Data excerpts
>>>
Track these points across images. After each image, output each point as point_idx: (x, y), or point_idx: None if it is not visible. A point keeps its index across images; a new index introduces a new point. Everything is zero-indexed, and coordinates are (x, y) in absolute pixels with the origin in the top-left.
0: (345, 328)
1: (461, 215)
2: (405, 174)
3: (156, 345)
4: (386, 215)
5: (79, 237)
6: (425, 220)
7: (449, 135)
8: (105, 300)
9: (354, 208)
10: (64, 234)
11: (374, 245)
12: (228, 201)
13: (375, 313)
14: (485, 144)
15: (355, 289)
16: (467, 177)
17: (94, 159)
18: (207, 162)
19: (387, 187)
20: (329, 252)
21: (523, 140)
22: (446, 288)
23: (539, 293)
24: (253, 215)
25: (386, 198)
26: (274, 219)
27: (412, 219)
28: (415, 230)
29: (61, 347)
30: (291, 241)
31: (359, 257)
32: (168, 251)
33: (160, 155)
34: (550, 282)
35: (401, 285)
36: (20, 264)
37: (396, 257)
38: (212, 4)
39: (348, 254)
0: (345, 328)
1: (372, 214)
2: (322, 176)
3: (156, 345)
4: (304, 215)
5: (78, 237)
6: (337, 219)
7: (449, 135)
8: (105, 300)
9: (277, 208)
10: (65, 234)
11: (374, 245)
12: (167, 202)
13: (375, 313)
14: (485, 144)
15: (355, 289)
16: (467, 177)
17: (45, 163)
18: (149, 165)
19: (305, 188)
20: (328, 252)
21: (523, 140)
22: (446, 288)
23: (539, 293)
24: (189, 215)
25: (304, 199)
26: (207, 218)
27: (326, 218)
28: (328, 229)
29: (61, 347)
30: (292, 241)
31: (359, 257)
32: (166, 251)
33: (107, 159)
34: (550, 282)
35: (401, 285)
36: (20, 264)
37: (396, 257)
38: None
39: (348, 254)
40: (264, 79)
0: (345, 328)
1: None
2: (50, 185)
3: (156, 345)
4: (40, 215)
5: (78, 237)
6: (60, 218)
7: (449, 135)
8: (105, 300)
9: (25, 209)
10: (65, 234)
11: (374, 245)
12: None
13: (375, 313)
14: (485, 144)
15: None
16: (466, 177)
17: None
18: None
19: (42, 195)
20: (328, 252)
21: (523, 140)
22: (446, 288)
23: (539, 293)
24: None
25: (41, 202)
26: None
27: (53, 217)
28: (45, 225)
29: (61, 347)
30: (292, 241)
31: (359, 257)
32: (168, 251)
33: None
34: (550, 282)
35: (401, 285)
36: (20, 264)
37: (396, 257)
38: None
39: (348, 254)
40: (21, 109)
<<<
>>>
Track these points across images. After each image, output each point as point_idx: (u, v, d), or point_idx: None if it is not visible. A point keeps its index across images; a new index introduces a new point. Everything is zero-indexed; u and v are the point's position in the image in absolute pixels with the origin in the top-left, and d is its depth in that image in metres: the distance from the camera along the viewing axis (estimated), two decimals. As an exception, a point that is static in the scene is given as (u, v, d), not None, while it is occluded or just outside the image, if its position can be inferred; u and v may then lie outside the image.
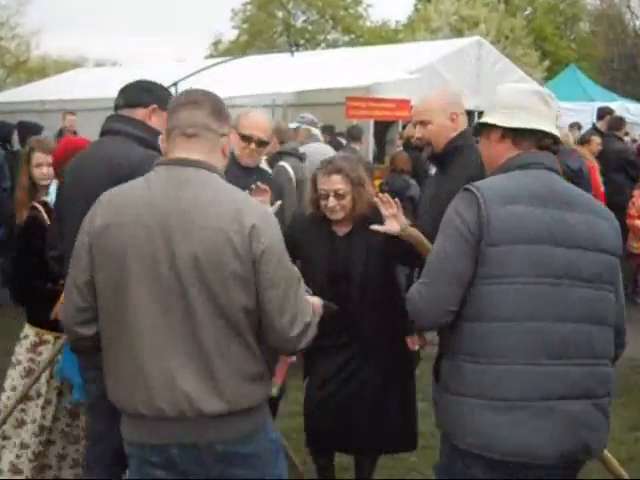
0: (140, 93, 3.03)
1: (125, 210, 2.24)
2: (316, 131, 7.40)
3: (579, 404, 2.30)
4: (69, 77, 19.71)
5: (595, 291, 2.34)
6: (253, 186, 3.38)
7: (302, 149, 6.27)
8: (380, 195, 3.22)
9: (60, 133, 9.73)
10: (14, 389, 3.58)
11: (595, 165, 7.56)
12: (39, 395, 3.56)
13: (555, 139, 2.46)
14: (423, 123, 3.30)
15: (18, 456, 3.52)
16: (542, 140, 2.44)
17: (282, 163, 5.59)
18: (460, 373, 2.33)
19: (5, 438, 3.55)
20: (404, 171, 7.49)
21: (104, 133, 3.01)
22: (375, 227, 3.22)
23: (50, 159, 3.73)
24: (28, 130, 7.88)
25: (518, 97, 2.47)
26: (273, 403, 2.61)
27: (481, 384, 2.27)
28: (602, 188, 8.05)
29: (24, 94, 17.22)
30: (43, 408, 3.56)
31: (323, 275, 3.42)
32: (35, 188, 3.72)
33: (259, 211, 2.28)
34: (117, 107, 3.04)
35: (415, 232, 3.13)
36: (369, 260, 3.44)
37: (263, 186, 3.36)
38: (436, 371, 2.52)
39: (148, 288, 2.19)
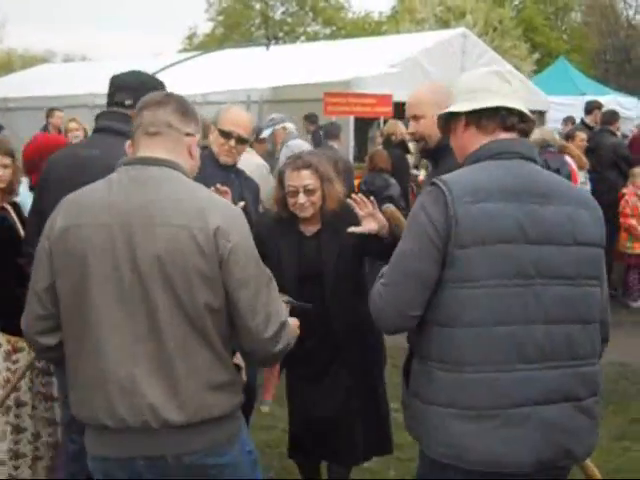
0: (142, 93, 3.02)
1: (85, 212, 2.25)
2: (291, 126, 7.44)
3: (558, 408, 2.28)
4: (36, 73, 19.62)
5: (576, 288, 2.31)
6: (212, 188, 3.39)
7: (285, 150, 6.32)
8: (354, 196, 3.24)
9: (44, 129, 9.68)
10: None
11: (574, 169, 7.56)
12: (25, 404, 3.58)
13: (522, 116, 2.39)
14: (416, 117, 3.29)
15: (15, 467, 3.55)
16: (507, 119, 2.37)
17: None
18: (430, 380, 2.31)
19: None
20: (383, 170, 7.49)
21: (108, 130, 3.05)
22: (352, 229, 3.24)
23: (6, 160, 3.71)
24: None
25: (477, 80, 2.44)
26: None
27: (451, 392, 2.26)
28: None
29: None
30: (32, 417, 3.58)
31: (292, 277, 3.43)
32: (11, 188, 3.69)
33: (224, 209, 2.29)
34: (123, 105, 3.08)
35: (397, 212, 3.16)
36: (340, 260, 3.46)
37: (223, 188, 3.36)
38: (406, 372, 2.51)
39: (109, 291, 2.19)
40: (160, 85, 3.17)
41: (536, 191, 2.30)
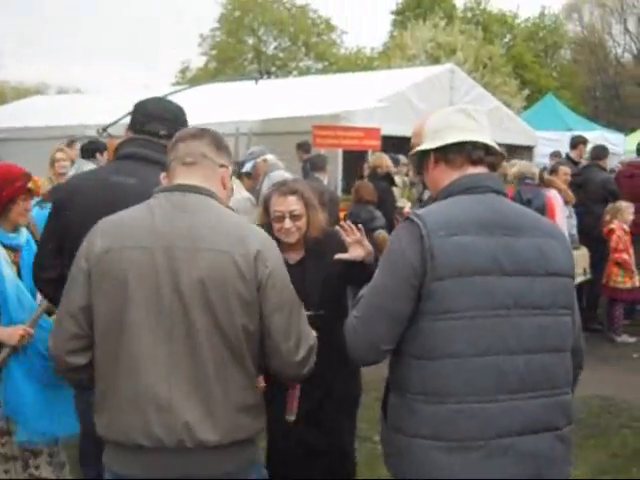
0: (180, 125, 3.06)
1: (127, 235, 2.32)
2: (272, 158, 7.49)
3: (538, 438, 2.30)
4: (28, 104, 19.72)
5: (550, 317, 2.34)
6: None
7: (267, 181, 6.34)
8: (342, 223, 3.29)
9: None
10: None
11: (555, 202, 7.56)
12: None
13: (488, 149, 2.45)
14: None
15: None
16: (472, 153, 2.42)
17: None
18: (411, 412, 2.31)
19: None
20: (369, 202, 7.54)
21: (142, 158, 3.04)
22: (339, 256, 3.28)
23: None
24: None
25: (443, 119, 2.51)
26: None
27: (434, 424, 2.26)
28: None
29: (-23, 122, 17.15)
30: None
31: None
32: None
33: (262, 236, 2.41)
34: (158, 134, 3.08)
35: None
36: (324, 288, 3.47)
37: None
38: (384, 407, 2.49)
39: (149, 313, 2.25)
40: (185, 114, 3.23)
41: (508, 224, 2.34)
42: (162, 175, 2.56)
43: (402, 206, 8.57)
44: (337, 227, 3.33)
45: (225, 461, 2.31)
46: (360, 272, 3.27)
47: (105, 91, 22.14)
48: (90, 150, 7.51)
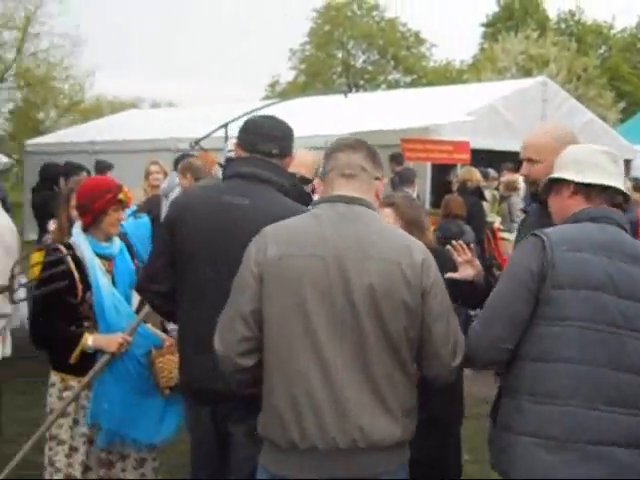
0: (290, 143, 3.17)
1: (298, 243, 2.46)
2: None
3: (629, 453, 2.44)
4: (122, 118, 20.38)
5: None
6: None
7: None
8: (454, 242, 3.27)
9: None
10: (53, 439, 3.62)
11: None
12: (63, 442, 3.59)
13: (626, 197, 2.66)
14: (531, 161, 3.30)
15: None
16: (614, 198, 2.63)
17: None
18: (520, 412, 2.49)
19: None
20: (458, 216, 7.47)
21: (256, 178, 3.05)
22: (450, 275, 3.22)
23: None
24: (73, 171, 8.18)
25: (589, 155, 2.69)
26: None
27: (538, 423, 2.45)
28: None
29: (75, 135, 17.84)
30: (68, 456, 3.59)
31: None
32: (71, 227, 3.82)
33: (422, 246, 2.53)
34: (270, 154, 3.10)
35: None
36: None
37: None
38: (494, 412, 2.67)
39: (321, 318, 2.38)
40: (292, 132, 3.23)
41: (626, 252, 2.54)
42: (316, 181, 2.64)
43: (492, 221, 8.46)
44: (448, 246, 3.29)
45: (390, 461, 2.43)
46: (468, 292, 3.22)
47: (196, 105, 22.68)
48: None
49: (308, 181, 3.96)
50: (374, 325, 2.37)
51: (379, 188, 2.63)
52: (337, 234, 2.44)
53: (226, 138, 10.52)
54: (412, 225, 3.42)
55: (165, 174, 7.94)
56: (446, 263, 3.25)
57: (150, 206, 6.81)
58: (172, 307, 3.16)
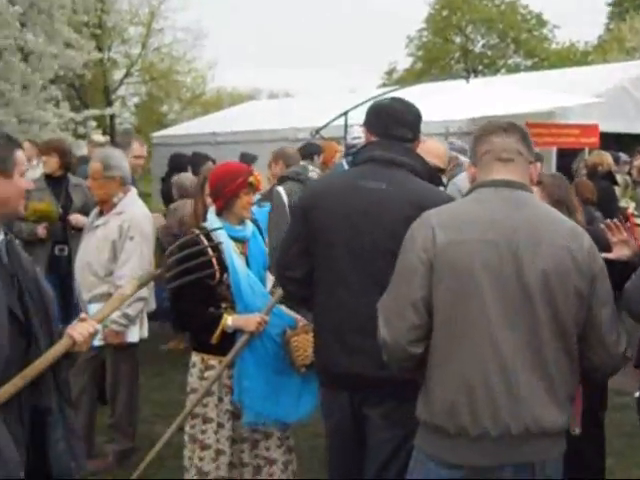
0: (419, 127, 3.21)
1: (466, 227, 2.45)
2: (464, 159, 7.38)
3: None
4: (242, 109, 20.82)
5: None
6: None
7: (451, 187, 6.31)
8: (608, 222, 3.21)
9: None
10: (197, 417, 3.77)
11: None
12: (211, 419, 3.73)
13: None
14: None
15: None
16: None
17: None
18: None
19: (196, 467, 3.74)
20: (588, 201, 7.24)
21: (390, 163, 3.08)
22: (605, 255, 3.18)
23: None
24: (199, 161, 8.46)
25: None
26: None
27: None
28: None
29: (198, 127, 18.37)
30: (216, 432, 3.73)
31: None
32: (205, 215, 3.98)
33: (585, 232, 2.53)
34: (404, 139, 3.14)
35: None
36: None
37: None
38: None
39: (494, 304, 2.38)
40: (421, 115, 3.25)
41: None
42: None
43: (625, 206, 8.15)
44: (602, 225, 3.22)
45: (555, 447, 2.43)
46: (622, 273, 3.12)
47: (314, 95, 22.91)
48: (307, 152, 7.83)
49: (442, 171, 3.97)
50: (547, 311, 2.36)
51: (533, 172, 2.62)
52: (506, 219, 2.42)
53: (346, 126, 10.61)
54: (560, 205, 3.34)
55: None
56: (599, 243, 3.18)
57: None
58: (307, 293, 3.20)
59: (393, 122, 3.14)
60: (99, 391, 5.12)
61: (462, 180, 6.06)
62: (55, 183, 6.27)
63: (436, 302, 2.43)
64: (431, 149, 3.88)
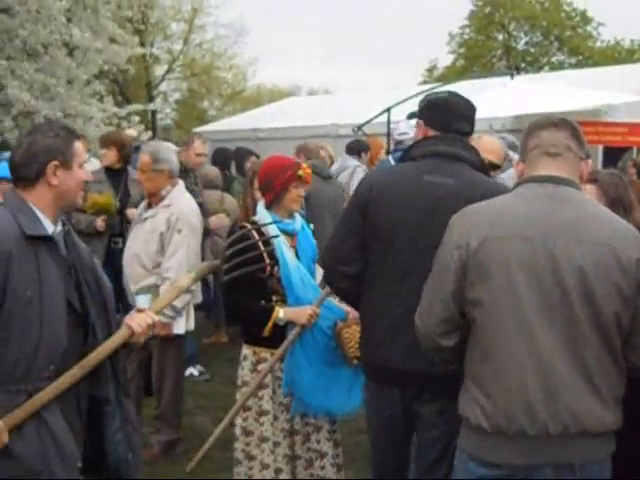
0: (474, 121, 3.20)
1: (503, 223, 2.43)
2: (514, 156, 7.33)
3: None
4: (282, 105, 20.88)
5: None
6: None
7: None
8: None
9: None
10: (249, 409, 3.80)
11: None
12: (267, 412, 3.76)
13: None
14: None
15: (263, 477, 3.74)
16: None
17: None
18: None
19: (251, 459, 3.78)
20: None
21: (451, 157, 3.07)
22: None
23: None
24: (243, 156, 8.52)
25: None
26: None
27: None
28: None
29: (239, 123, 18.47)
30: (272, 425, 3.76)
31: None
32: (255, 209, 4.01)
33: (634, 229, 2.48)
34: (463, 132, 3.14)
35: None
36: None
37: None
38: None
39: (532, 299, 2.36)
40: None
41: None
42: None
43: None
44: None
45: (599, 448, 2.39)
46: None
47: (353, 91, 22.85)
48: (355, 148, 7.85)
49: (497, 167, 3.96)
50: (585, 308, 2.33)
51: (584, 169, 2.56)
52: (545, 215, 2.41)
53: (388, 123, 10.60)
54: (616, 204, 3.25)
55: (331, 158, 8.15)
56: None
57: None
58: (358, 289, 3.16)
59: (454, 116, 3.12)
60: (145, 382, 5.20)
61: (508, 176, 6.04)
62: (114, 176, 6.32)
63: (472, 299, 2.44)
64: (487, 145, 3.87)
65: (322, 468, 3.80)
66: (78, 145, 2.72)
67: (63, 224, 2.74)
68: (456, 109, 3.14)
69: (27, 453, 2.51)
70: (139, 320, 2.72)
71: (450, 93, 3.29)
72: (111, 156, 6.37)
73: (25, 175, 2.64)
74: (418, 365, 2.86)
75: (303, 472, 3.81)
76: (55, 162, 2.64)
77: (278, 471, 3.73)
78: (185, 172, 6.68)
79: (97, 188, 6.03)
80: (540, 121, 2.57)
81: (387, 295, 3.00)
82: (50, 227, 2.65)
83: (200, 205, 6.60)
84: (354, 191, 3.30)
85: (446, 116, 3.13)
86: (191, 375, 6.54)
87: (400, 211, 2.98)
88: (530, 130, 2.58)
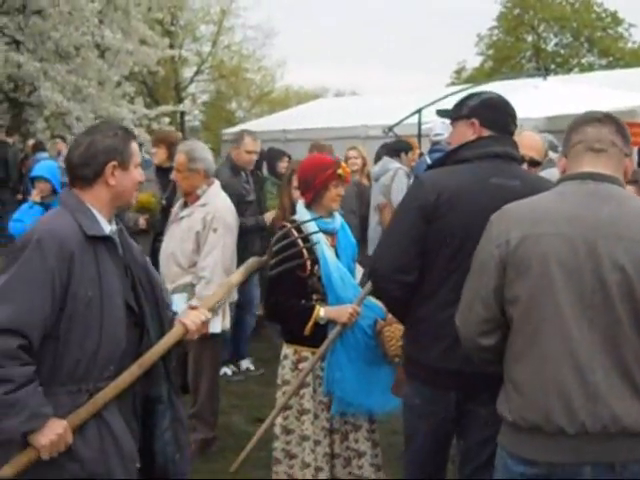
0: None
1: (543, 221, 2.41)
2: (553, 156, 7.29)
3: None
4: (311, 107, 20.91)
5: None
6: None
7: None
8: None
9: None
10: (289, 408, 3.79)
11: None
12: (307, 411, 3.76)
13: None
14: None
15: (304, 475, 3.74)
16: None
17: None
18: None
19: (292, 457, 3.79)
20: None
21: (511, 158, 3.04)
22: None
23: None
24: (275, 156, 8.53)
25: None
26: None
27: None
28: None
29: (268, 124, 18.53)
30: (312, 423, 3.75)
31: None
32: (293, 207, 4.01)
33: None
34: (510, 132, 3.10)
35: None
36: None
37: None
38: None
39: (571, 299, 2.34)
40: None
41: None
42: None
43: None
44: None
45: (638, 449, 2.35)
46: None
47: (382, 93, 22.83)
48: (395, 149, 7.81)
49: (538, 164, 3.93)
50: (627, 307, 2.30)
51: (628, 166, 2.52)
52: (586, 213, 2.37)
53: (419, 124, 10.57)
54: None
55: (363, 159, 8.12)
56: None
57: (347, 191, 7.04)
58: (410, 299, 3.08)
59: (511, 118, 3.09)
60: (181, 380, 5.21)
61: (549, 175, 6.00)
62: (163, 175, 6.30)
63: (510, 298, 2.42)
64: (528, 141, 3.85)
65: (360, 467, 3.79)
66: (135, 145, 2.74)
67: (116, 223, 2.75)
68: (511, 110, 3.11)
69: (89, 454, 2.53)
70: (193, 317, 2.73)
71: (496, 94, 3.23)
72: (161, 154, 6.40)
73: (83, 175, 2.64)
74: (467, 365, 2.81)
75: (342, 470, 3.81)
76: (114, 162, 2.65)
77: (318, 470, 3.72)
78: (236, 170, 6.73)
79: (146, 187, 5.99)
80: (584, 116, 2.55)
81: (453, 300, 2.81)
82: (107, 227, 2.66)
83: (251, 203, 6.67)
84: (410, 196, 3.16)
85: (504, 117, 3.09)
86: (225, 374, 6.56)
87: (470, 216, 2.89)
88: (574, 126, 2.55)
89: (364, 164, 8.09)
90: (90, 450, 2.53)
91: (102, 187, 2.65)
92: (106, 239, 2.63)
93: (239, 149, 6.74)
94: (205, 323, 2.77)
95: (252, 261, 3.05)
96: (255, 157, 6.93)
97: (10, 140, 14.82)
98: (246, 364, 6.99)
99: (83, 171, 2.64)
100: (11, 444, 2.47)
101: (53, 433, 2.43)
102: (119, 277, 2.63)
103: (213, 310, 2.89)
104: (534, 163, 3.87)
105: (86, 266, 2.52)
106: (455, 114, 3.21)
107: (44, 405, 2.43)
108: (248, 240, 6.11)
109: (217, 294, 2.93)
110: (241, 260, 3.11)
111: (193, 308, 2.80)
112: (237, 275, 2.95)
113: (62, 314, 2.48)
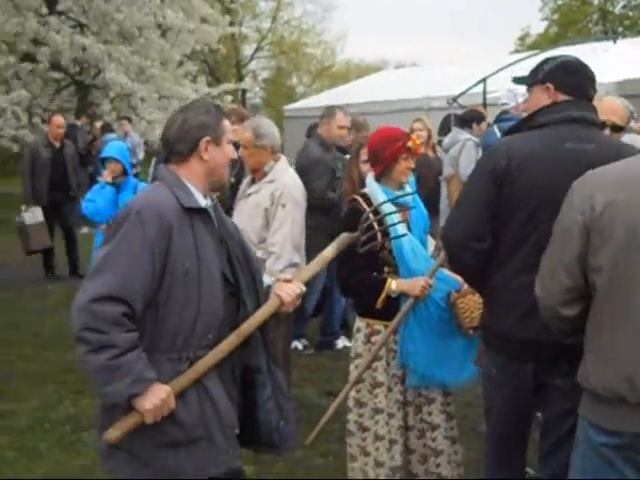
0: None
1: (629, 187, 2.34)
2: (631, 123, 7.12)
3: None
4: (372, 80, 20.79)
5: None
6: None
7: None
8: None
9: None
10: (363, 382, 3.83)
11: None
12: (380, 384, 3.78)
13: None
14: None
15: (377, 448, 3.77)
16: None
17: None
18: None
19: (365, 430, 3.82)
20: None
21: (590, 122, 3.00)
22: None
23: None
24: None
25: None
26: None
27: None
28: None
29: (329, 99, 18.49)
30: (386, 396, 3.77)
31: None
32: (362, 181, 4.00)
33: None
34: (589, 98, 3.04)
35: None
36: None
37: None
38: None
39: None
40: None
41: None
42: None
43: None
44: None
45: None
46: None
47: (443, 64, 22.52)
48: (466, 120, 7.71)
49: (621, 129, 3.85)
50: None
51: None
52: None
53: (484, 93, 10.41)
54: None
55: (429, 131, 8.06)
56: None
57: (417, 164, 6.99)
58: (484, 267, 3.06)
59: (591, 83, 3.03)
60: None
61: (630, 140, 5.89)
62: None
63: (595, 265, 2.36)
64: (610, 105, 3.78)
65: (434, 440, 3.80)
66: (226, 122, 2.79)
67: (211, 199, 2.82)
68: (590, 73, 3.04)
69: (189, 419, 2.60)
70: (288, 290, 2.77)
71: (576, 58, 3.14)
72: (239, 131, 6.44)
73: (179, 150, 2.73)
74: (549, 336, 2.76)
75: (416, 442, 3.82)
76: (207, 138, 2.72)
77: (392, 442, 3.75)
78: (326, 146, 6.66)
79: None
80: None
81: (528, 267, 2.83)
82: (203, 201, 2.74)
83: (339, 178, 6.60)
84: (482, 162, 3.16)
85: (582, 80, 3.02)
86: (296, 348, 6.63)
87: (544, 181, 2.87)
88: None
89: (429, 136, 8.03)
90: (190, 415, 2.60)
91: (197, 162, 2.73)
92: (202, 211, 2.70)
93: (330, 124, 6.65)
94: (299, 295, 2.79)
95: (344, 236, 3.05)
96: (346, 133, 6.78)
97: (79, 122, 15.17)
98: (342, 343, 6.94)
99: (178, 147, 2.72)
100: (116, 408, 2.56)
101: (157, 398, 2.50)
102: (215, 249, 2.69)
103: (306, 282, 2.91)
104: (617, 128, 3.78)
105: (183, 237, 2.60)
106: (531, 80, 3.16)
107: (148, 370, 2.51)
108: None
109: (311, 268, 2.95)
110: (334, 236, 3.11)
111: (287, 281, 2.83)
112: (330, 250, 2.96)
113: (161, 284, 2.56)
<<<
>>>
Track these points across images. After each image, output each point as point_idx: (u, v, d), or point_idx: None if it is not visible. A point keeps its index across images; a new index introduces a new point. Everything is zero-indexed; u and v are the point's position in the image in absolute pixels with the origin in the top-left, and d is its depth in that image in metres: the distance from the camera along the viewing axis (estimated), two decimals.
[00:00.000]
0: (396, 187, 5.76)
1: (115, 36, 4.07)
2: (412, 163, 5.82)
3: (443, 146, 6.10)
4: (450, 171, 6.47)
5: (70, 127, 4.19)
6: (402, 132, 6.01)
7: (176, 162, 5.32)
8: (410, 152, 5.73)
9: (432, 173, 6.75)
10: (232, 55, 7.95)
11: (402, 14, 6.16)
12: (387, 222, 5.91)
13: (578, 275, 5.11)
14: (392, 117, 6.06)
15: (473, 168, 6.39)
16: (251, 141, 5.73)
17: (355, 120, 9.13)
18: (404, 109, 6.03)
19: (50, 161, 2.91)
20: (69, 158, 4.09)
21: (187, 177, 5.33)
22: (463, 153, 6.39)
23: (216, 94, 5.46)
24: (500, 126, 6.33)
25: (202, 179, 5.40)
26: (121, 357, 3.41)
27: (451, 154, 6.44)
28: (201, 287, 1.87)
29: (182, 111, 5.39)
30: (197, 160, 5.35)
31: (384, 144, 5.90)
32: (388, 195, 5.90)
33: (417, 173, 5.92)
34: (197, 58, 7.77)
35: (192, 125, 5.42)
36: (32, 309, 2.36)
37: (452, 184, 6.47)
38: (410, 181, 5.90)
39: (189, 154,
<<<
What to work on
Among the records, how many lines include the string "axis"? State the number and add nothing.

Exercise solution
2